Segment Start: SOURCE TEXT

# cruising to Cuba



## daddyhobbit (Nov 4, 2007)

Probably asked a million times but what is the status with sailing into Cuba? We are planning sailing up to Chesapeake for the summer and would head to Cuba if we can get in without being hassled by the Homeland Security 
Just looking at options for the trek from Virgin Islands to Virginia.
TIA


----------



## jjrunning (Dec 9, 2009)

Are you a US citizen?


----------



## Superpickle (Oct 17, 2009)

IF you are an American Citz, the you can get Arrested for going to Cuba !
Dont know if Cuba will object, but the FBI Will certainly.
You might end up in cuban prison as a SPY.for about 75 years.


----------



## fourdegreesc (Nov 22, 2009)

It happens though. The more you post online about going....

I "know people" who have been, and as long as you keep it on the DL you should be fine. Cuba is more than happy to see your american dollars. they have great diving. It will be terrible for the environment when Americans are allowed back in.

And I think it's the Treasury cops who will visit you if you get caught. Isn't that right? Maybe the FBI.... I don't know....

-dennis


----------



## WanderingStar (Nov 12, 2008)

There was an article in Soundings not long ago. Read it if you can. Some found it enjoyable, others ran afoul of communist beauracracy. If you go there, remember it's all on Cuban terms.


----------



## canadianseamonkey (Sep 4, 2006)

Cuban immigrations don't usually stamp your passport so that you won't get into trouble with the US Government. It's still a huge gamble for an American citizen. There are many nicer islands to visit than Cuba. I've never seen the attraction. The Dominican isn't much further, much nicer and lots more to see...keep sailing and skip out on Cuba.


----------



## krozet (Nov 29, 2008)

Last I heard the Cuban's love us Canadians, it's somewhere I am curious of going to. My questions is, as a foreign citizen if I check into the US with a Cuban stamp in my passport will I have issues?


----------



## RXBOT (Sep 7, 2007)

*Stay home*

No stand up US citizen would go against their governments wishes and visit Cuba. Lobby your Congressman and Senater to never allow US citizens to enter Cuba. Leave it for other nationalities who just want a great vacation and have no interest in politics.


----------



## canadianseamonkey (Sep 4, 2006)

krozet said:


> Last I heard the Cuban's love us Canadians, it's somewhere I am curious of going to. My questions is, as a foreign citizen if I check into the US with a Cuban stamp in my passport will I have issues?


Yes, we are loved in Cuba. The US will probably give you a hassle if they see a Cuban stamp in your passport, which is why Cuba usually don't stamp it.


----------



## krozet (Nov 29, 2008)

canadianseamonkey said:


> Yes, we are loved in Cuba. The US will probably give you a hassle if they see a Cuban stamp in your passport, which is why Cuba usually don't stamp it.

Segment End: SOURCE TEXT

**REQUIRED ACTION A**
In the forum thread about sailing to Cuba, which publication ran an article on the subject?
**REQUIRED ACTION B**
Reproduce the passage of the Cuba sailing thread from "## Superpickle (Oct" to "online about going....", inclusive.
**REQUIRED ACTION C**
Carry the forum thread on sailing to Cuba forward from its last line.

Segment Start: DATASET EXTRACT

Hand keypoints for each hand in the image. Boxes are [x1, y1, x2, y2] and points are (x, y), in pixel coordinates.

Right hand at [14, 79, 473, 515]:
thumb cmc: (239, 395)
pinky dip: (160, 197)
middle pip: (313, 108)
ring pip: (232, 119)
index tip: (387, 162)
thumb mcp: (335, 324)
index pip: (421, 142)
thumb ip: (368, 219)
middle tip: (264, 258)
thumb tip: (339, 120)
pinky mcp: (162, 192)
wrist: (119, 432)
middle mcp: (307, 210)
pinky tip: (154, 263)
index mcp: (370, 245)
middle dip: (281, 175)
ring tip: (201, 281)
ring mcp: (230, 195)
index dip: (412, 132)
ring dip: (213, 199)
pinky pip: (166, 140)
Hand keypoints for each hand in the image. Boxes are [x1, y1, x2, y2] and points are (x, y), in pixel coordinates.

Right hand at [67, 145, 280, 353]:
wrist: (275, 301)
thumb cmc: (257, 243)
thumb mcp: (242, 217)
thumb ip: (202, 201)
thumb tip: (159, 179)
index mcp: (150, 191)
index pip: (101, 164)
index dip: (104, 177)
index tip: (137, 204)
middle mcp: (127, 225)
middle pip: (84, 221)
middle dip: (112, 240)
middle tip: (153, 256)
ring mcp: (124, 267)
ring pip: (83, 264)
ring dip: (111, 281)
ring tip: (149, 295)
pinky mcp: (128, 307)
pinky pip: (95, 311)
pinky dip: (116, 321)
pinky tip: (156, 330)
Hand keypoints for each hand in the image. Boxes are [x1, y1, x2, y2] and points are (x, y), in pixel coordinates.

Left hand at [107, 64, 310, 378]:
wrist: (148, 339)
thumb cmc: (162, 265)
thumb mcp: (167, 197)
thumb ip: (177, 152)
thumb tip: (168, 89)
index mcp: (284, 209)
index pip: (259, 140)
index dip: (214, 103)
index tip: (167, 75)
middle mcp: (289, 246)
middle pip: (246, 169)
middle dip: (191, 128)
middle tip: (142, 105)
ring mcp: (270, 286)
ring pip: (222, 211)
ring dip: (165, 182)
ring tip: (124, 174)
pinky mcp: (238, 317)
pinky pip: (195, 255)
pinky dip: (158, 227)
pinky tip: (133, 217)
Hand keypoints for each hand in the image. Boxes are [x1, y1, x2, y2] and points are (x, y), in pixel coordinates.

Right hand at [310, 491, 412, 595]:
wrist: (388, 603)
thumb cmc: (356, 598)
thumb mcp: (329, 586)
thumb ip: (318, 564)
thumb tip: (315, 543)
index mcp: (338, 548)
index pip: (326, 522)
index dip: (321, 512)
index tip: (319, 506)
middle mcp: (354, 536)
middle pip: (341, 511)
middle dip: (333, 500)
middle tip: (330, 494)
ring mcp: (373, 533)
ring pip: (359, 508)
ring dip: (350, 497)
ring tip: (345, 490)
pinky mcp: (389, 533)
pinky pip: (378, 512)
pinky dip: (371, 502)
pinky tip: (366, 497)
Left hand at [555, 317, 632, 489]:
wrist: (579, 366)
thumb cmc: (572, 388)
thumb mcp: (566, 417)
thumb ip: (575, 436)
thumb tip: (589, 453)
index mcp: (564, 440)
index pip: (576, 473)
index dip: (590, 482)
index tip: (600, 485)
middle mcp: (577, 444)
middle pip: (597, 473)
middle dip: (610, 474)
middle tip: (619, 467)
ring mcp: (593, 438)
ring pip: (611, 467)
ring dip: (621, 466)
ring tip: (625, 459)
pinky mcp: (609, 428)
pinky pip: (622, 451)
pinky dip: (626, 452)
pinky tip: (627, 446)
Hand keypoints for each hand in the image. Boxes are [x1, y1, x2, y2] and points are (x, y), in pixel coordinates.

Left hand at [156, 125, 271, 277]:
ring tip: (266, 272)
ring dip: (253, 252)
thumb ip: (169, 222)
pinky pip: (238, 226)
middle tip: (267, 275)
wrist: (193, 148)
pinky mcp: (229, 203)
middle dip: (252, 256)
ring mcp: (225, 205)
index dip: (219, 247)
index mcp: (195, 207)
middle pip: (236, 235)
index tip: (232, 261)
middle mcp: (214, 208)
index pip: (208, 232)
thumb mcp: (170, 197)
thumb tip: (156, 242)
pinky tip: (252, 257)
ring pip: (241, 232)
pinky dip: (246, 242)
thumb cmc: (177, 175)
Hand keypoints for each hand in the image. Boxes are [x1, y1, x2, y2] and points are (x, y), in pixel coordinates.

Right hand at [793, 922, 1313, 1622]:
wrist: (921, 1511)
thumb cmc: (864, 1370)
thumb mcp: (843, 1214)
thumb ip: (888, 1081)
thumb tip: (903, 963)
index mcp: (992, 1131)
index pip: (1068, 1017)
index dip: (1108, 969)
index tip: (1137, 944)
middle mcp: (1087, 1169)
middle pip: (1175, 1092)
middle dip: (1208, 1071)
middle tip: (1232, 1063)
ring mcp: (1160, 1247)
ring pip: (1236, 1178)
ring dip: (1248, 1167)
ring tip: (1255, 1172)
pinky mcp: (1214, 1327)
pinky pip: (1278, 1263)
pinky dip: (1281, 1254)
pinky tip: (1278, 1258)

Segment End: DATASET EXTRACT

**YOUR RESPONSE A**
Soundings

**YOUR RESPONSE B**
## Superpickle (Oct 17, 2009)

IF you are an American Citz, the you can get Arrested for going to Cuba !
Dont know if Cuba will object, but the FBI Will certainly.
You might end up in cuban prison as a SPY.for about 75 years.


----------



## fourdegreesc (Nov 22, 2009)

It happens though. The more you post online about going....

**YOUR RESPONSE C**
Damn... I like having stamps in my passport.


----------



## LittleMissMagic (Oct 13, 2006)

I remember reading an article some years ago, which magazine I'm not sure, about sailing to Cuba. If I remember correctly, the issue with US authorities is trade with Cuba. It was stated that if you spent no money in Cuba, then you weren't in violation of any US laws. Remember, the US only has a trade embargo with Cuba. I seem to remember that there were ways of circumventing these laws by using travel services (Canadian?) to purchase meal and fuel vouchers that can be used in Cuban ports. Sorry but I can't remember any details. 
I'd like to travel to Cuba one day, I think if it is ever opened up to US tourism we will ruin the country's nostalgia. There is a lot of history there and some great dive locations from what I understand.
I would suggest contacting a Canadian consulate and asking them what is required for legal entry, since you probably won't get a straight answer from a US bureaucrat.


----------



## sarafinadh (Jun 16, 2009)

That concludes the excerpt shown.